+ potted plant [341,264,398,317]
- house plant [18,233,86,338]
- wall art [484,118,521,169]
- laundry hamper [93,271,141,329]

* * *

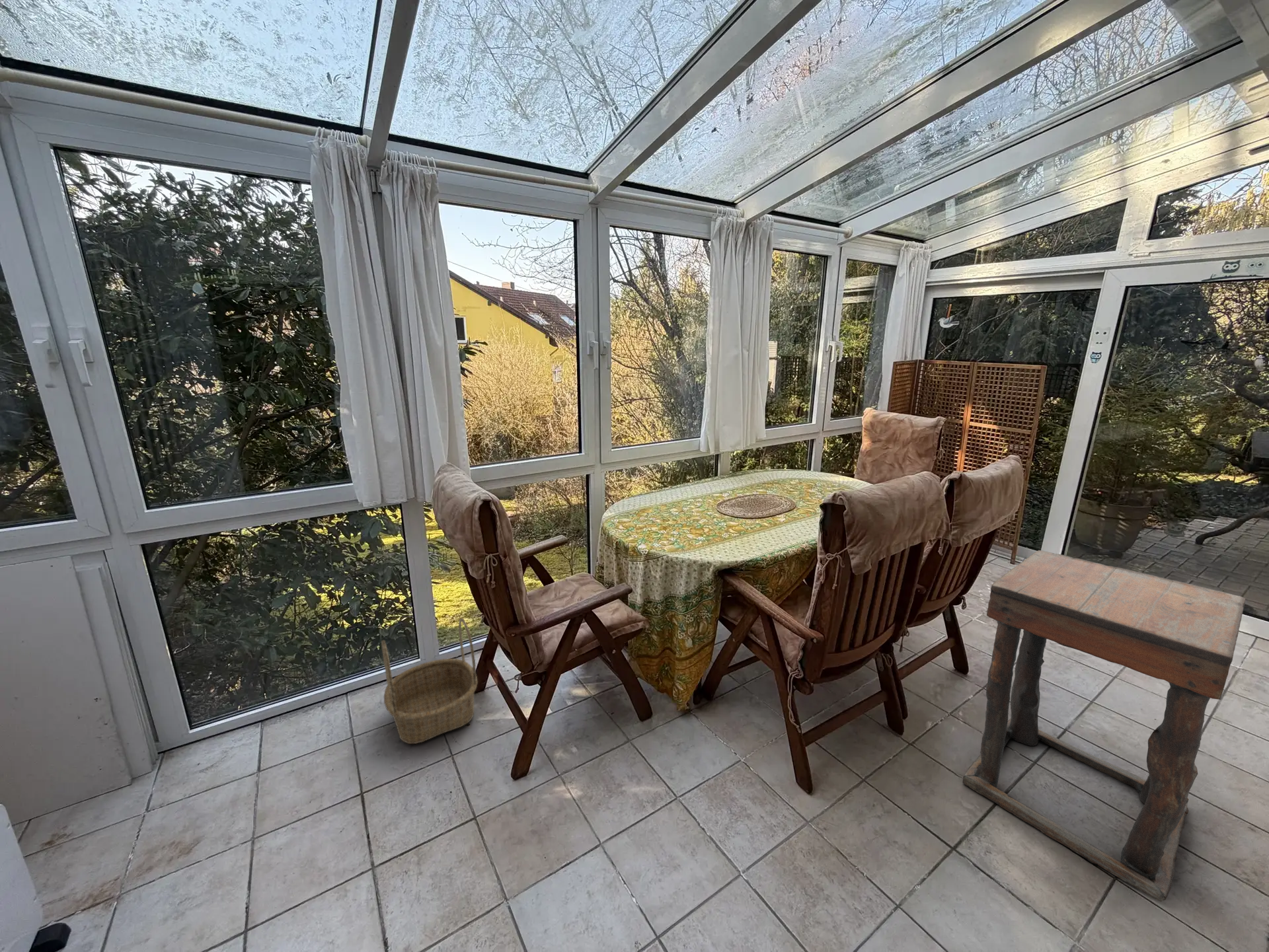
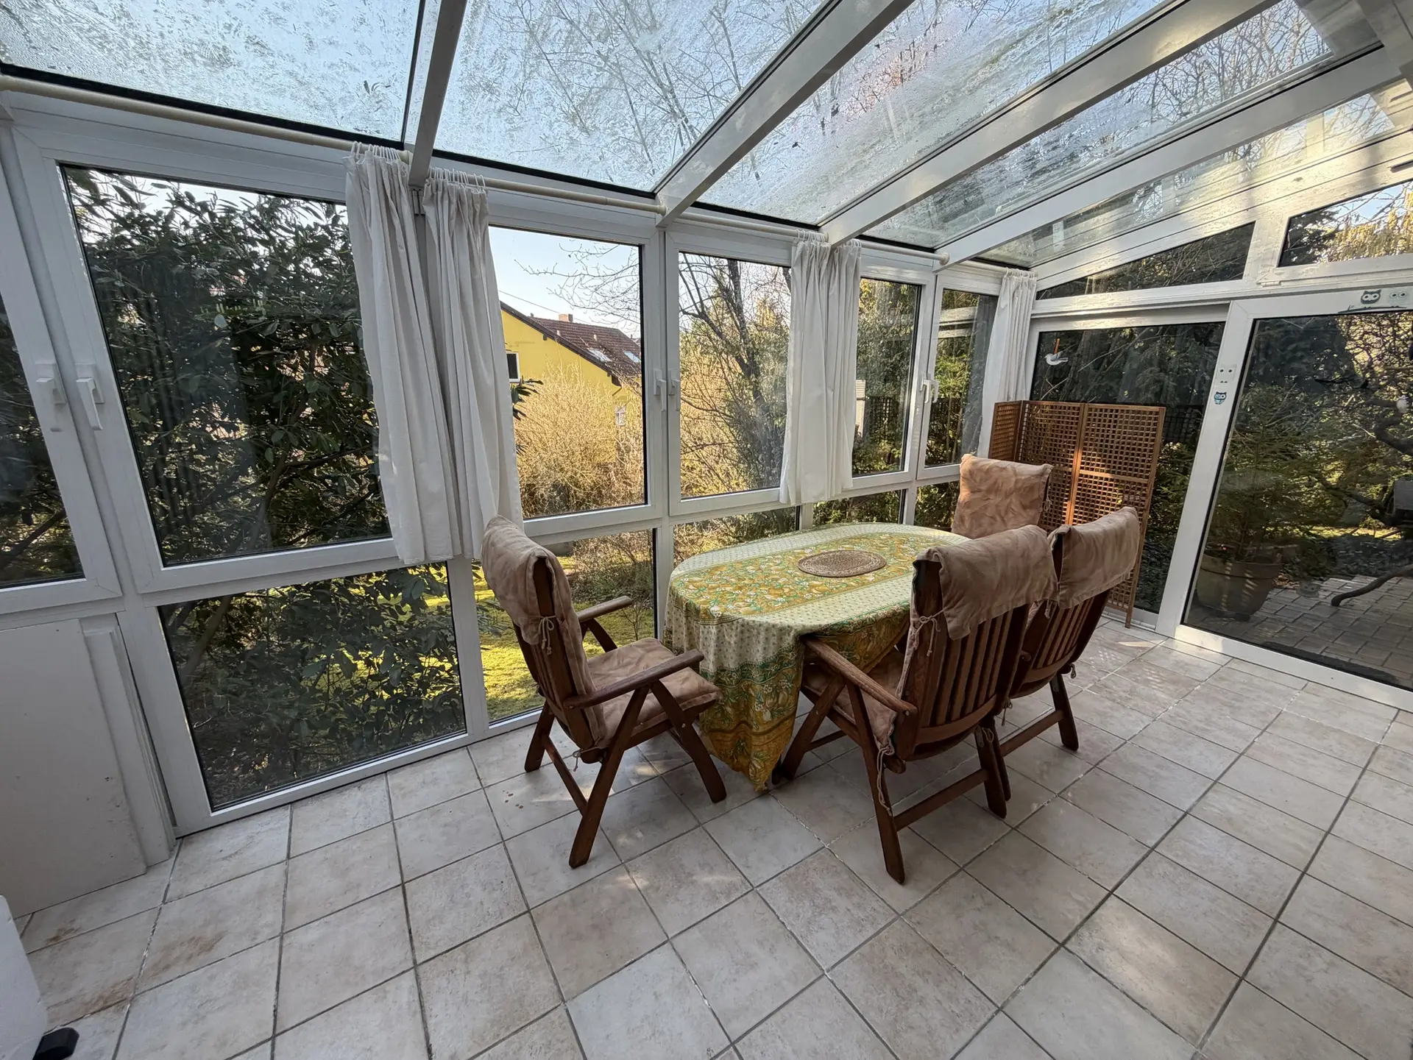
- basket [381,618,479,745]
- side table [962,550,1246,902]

• _What to produce_
Whenever the string "plant" shows up in a line of the entries, copy that line.

• _Result of the task_
+ potted plant [341,264,398,317]
- house plant [18,233,86,338]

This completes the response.